### TEXTO FUENTE
Sigue diciendo: “Ven y sígueme”.
La pregunta no es si creemos en Él.
La verdadera pregunta es:
¿estamos dispuestos a caminar con Él?
Porque creer puede ser el inicio,
pero seguirlo…
eso lo cambia todo.
Seguir a Jesús no es un adorno espiritual ni una costumbre dominical.
Es una ruptura.
Es una decisión que parte la vida en dos: antes y después.
Jesús no vino a enseñarnos una religión cómoda, vino a incendiar conciencias. No llamó a conservar privilegios, llamó a perderlo todo por amor al Reino. No ofreció éxito, ofreció cruz. No prometió aplausos, prometió persecución. Y aun así dijo: “Sígueme”.
El problema de muchos creyentes no es que no aman a Jesús, sino que quieren seguirlo sin moverse, sin renunciar, sin arriesgar, sin tocar sus seguridades. Quieren un Cristo sin escándalo, un Evangelio sin conflicto, una fe sin compromiso. Pero ese Jesús no existe.
El Jesús verdadero camina entre pobres, no entre tronos.
Habla con pecadores, no con perfectos.
Rompe esquemas, no los adorna.
Expulsa mercaderes del templo y denuncia a los hipócritas religiosos.
Abraza al marginado y confronta al poderoso.
Seguir a ese Jesús exige radicalidad.
Radical no significa fanatismo vacío.
Radical significa ir a la raíz.
Y la raíz del Evangelio es esta: amar hasta las últimas consecuencias.
Es imposible seguir a Cristo y ser indiferente ante el hambre del niño, el llanto de la madre sola, el campesino explotado, el obrero humillado, el anciano abandonado, el migrante rechazado, el joven destruido por la desesperanza.
Quien comulga con Cristo pero desprecia al pobre, no ha entendido el altar.
Quien levanta rosarios pero baja la mirada ante la injusticia, no ha entendido la cruz.
Quien habla de cielo pero olvida al hermano, no ha entendido el Reino.
Jesús no necesita devotos que lo defiendan con palabras; necesita discípulos que lo encarnen con la vida.
Seguirlo radicalmente significa renunciar al ego que quiere ser servido y aprender a lavar pies.
Significa dejar de preguntar “¿qué me da Dios?” para comenzar a preguntar “¿a quién debo servir hoy?”.
Significa abandonar la espiritualidad de escapar del mundo y abrazar la espiritualidad de transformarlo.
La fe no puede ser refugio para cobardes.
Debe ser fuerza para los valientes.
Porque seguir a Jesús implica meterse donde duele:
en la herida del pueblo,
en la lucha del barrio,
en la mesa vacía del pobre,
en la cárcel del olvidado,
en el hospital del enfermo,
en la lágrima de la madre que no sabe cómo sostener a sus hijos.

### DATOS PROPORCIONADOS
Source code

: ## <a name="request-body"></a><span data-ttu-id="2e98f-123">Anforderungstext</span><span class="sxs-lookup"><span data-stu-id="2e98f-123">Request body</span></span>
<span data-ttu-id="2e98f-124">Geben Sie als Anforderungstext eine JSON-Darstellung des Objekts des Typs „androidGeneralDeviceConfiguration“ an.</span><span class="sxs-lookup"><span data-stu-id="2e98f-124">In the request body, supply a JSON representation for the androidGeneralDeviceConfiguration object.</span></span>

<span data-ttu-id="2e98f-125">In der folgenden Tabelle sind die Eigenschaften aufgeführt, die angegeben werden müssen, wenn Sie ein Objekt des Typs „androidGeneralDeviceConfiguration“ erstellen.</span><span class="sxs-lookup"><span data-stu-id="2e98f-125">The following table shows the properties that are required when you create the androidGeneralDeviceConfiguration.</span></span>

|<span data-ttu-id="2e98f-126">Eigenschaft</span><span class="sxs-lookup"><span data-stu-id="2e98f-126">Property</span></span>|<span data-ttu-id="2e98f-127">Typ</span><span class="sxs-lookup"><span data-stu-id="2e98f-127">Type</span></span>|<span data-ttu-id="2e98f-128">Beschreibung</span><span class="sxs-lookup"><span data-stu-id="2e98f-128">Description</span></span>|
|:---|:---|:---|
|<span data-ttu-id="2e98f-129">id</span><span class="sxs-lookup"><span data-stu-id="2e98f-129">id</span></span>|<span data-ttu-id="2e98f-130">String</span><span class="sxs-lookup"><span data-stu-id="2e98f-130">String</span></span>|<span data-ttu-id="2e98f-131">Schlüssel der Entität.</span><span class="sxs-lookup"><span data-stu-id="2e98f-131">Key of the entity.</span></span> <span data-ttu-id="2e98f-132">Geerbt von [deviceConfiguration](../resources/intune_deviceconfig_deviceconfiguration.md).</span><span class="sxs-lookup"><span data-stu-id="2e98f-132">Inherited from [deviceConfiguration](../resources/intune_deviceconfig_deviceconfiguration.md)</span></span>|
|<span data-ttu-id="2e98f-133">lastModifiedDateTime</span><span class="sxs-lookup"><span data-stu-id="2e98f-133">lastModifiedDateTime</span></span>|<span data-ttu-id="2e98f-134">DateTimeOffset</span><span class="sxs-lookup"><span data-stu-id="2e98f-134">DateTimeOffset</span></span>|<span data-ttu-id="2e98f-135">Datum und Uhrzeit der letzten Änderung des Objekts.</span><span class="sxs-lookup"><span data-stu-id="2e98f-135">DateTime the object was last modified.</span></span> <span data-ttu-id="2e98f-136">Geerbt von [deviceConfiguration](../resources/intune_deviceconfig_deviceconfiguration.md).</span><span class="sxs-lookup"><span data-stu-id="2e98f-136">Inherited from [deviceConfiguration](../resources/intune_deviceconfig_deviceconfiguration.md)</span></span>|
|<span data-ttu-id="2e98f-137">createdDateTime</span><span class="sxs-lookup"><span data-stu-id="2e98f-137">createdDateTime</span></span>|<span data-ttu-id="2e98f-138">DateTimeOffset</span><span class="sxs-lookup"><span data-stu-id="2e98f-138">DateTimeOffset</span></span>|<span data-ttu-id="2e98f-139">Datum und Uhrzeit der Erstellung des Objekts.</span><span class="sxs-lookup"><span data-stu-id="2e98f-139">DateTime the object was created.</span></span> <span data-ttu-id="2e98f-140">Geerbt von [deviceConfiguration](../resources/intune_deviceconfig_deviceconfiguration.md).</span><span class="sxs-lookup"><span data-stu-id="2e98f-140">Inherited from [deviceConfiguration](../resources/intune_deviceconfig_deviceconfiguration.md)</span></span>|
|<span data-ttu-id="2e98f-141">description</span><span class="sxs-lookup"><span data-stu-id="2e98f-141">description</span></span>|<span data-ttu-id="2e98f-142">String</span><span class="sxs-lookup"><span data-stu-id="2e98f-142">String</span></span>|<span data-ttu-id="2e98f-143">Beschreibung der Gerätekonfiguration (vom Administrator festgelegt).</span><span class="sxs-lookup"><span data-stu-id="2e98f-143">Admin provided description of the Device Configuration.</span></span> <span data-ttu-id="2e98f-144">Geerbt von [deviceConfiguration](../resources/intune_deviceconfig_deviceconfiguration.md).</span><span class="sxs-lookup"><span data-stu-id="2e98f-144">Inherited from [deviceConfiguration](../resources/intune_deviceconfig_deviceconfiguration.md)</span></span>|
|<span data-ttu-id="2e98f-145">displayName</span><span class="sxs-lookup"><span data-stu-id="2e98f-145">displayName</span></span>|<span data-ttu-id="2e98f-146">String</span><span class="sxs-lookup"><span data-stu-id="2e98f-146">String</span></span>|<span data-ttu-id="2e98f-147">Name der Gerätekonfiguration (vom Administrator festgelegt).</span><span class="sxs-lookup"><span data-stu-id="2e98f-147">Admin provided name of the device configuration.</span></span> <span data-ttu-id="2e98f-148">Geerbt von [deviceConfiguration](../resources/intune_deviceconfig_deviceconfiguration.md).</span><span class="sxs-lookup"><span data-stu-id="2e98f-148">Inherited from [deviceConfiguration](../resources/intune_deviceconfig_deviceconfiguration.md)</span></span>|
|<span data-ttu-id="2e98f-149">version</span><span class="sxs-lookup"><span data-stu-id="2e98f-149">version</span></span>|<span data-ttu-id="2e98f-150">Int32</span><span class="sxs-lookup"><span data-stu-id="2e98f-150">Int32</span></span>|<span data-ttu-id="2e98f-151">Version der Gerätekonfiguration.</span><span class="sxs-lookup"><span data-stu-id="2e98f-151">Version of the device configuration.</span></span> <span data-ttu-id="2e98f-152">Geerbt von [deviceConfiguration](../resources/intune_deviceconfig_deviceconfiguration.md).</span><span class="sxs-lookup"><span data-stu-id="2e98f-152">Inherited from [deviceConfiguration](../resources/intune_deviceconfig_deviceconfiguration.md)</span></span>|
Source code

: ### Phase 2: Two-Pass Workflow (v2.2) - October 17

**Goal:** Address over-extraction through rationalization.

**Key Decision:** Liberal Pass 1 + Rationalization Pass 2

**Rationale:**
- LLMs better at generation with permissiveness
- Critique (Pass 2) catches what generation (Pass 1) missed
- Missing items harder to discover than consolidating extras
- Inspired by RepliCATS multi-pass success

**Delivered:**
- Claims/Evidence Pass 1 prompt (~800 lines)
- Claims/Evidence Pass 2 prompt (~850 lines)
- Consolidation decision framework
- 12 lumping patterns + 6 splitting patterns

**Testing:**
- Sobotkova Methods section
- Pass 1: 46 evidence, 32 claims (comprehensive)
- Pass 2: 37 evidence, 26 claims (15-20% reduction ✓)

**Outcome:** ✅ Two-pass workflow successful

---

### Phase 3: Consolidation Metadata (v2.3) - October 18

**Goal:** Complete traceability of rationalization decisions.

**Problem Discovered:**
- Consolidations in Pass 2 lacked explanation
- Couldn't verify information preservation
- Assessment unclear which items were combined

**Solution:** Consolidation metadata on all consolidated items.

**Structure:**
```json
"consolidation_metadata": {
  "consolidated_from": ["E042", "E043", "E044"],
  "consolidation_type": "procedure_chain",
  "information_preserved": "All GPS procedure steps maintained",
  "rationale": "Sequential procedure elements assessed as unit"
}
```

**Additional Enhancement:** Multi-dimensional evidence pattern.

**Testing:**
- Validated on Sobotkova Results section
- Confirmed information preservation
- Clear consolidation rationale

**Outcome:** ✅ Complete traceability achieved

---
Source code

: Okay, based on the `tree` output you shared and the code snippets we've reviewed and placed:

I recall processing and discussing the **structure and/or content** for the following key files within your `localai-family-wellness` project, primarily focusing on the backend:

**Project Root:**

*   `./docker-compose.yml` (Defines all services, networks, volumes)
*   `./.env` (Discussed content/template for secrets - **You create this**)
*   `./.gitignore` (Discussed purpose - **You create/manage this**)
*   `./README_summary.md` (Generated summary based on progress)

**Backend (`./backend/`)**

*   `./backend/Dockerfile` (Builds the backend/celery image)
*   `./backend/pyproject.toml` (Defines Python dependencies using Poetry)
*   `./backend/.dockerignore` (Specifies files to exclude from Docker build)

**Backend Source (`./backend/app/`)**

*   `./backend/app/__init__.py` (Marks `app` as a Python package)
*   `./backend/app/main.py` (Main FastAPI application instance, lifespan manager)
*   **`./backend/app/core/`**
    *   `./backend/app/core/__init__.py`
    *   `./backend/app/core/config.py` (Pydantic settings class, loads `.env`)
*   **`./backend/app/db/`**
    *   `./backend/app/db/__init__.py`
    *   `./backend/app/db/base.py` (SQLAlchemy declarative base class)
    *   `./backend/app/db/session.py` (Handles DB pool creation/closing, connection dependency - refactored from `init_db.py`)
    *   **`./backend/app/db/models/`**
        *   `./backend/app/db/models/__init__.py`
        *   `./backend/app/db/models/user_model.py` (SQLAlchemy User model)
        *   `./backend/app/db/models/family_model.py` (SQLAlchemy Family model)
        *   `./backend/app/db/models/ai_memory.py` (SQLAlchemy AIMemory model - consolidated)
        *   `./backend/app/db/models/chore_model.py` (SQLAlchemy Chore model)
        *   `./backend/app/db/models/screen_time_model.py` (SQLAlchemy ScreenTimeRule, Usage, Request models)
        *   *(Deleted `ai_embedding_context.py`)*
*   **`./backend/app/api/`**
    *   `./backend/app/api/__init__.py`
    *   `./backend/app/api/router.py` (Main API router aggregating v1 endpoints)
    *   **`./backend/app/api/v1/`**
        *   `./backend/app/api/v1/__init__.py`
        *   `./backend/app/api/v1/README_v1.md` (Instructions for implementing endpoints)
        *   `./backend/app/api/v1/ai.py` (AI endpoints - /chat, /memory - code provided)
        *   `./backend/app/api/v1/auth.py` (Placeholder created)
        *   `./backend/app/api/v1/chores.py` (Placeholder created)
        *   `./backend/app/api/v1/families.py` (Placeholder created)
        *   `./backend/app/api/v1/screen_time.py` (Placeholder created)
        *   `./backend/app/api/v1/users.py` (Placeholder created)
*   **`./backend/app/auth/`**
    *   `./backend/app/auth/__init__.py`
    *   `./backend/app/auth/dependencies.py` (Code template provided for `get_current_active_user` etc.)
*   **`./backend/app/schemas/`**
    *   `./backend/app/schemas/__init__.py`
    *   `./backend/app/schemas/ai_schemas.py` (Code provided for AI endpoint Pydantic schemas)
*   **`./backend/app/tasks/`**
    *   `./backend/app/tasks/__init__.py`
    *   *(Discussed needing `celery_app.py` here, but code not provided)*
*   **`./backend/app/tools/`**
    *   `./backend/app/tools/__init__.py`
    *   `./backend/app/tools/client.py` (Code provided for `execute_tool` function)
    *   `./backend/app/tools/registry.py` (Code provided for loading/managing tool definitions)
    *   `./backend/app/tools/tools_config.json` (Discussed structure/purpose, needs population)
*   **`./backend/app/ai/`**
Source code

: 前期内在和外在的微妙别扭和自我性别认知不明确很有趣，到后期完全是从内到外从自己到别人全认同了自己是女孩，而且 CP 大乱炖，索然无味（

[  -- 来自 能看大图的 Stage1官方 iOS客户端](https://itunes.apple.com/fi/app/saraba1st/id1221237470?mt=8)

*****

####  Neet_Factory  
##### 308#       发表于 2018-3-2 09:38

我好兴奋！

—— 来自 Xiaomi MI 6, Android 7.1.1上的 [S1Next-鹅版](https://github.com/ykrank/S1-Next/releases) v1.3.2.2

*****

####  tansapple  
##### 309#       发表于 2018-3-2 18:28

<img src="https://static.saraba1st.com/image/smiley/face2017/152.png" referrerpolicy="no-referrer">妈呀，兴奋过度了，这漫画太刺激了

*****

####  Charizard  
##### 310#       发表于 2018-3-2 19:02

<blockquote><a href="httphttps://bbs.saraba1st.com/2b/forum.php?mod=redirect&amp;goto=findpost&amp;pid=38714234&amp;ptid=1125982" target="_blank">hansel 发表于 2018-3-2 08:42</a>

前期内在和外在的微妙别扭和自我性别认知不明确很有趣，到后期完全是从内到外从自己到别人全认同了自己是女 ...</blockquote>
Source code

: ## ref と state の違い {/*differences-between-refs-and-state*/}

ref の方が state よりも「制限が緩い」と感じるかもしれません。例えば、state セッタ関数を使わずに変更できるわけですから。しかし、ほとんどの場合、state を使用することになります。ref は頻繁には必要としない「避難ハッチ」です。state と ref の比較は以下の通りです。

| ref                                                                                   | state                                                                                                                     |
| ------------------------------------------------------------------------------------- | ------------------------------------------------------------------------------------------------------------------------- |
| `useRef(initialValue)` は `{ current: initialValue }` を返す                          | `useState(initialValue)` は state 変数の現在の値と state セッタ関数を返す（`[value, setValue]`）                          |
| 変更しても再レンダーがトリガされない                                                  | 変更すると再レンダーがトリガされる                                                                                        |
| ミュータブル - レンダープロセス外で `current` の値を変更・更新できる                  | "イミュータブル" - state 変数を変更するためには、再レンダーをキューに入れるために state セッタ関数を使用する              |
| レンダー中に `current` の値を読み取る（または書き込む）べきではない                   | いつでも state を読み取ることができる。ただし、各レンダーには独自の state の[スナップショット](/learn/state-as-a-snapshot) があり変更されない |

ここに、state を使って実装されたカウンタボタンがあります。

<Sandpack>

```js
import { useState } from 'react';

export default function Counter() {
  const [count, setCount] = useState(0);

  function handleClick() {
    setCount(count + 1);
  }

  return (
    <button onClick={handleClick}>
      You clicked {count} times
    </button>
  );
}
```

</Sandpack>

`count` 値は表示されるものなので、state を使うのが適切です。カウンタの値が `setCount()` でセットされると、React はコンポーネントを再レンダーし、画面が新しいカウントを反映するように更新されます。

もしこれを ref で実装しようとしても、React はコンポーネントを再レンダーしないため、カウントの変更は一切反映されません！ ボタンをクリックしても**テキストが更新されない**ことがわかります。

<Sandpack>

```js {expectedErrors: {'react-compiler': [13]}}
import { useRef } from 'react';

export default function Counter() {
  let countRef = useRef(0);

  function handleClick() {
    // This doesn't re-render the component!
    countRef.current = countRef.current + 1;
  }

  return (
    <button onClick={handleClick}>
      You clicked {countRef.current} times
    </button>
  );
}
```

### INSTRUCCIONES
1. Reproduce del texto sobre seguir a Jesús el fragmento que va desde "Expulsa mercaderes del" hasta "por la desesperanza.".
2. Convierte en una lista breve el párrafo del texto sobre seguir a Jesús que empieza con "Jesús no vino a enseñarnos" y conserva sus ideas principales.
3. Según el texto sobre seguir a Jesús, ¿qué significa "radical"?

### RESPUESTAS DEL EJERCICIO
1.
Expulsa mercaderes del templo y denuncia a los hipócritas religiosos.
Abraza al marginado y confronta al poderoso.
Seguir a ese Jesús exige radicalidad.
Radical no significa fanatismo vacío.
Radical significa ir a la raíz.
Y la raíz del Evangelio es esta: amar hasta las últimas consecuencias.
Es imposible seguir a Cristo y ser indiferente ante el hambre del niño, el llanto de la madre sola, el campesino explotado, el obrero humillado, el anciano abandonado, el migrante rechazado, el joven destruido por la desesperanza.

2.
- Jesús no vino a enseñar una religión cómoda, sino a incendiar conciencias.
- No llamó a conservar privilegios, sino a perderlo todo por amor al Reino.
- No ofreció éxito ni aplausos, sino cruz y persecución.
- Aun así, dijo: "Sígueme".

3. Significa ir a la raíz.